SQLite

A Whole Database in a Single File — Free of Servers

SQLite

SQLite is perfect for prototypes, single-server apps, and learning. Node 22+ has it built-in.

4 min read Level 1/5 #nodejs#sqlite#database
What you'll learn
  • Open a SQLite database
  • Create a table, insert, query
  • Use prepared statements

SQLite stores the entire database in a single file. No server process. No connection strings. Ridiculously fast for one-machine apps.

Two Ways to Use It

Built-in (Node 22.5+, experimental)

import { DatabaseSync } from "node:sqlite";

const db = new DatabaseSync("app.db");

db.exec(`
  CREATE TABLE IF NOT EXISTS users (
    id INTEGER PRIMARY KEY,
    name TEXT NOT NULL,
    email TEXT UNIQUE NOT NULL
  )
`);

const insert = db.prepare("INSERT INTO users (name, email) VALUES (?, ?)");
insert.run("Ada", "ada@example.com");

const get = db.prepare("SELECT * FROM users WHERE id = ?");
console.log(get.get(1));

Run with node --experimental-sqlite app.mjs.

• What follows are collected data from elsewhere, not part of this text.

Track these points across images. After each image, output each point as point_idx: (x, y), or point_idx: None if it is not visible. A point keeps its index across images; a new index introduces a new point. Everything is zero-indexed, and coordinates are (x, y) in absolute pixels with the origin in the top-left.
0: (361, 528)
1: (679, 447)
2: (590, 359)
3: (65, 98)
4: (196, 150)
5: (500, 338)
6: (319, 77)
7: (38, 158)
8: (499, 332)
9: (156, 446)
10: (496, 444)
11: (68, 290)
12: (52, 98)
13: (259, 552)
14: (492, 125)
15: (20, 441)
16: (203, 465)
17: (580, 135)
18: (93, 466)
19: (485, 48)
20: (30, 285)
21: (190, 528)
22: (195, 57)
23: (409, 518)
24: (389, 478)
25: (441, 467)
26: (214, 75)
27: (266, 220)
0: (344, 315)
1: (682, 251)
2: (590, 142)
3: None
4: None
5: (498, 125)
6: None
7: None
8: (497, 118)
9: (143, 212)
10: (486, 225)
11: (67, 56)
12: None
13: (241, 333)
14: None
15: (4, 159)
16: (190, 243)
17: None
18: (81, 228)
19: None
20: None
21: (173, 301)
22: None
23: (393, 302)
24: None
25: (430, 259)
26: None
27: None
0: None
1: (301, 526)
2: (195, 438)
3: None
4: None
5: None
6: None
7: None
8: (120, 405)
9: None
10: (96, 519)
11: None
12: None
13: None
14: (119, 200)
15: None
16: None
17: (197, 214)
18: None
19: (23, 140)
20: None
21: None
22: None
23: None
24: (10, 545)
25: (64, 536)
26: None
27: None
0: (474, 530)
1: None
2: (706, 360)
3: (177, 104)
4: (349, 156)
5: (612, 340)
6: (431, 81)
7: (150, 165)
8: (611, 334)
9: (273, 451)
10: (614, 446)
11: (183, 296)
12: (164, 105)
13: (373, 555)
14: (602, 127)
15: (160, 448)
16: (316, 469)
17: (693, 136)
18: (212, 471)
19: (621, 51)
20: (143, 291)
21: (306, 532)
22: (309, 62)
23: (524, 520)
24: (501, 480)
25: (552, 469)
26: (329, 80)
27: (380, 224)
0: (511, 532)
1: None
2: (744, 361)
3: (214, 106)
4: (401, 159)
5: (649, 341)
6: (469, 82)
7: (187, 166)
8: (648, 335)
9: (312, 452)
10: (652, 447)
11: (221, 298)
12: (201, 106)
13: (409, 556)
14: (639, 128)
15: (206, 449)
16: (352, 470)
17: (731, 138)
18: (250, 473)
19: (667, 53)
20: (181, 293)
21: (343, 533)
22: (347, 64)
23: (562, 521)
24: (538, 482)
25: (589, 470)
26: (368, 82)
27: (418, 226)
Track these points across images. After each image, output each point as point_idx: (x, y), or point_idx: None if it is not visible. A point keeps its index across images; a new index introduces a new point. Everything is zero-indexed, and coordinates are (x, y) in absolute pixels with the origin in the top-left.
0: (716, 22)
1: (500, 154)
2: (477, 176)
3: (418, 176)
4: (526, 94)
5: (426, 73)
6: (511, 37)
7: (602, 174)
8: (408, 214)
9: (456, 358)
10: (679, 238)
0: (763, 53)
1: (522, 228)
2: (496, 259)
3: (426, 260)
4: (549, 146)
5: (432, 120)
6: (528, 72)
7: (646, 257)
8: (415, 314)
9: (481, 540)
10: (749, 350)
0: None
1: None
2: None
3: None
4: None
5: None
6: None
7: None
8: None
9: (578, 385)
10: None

npm install better-sqlite3
import Database from "better-sqlite3";

const db = new Database("app.db");

db.prepare(`
  CREATE TABLE IF NOT EXISTS users (
    id INTEGER PRIMARY KEY,
    name TEXT NOT NULL,
    email TEXT UNIQUE NOT NULL
  )
`).run();

db.prepare("INSERT INTO users (name, email) VALUES (?, ?)")
  .run("Ada", "ada@example.com");

const user = db.prepare("SELECT * FROM users WHERE id = ?").get(1);
console.log(user);

Note: it’s synchronous. SQLite reads/writes are so fast that async overhead would dominate. Just call it directly.

Prepared Statements

Always use parameterized queries — never string-concat user input:

// ✗ SQL injection
db.prepare(`SELECT * FROM users WHERE email = '${email}'`).get();

// ✓ safe
db.prepare("SELECT * FROM users WHERE email = ?").get(email);

Transactions

const insertMany = db.transaction((users) => {
  for (const u of users) {
    db.prepare("INSERT INTO users (name, email) VALUES (?, ?)").run(u.name, u.email);
  }
});

insertMany([
  { name: "Ada",   email: "ada@example.com" },
  { name: "Linus", email: "linus@example.com" },
]);

All-or-nothing, very fast (one fsync at the end).

When to Use SQLite

  • Prototypes, learning, demos
  • Single-server apps with modest write load (small SaaS, internal tools)
  • Edge / CDN deployments (Cloudflare D1, Turso)
  • Local-first apps

When not to: multi-writer high-concurrency apps. SQLite can do ~10K writes/sec on good hardware, but it serializes writes — under heavy concurrent write load, you’ll want Postgres.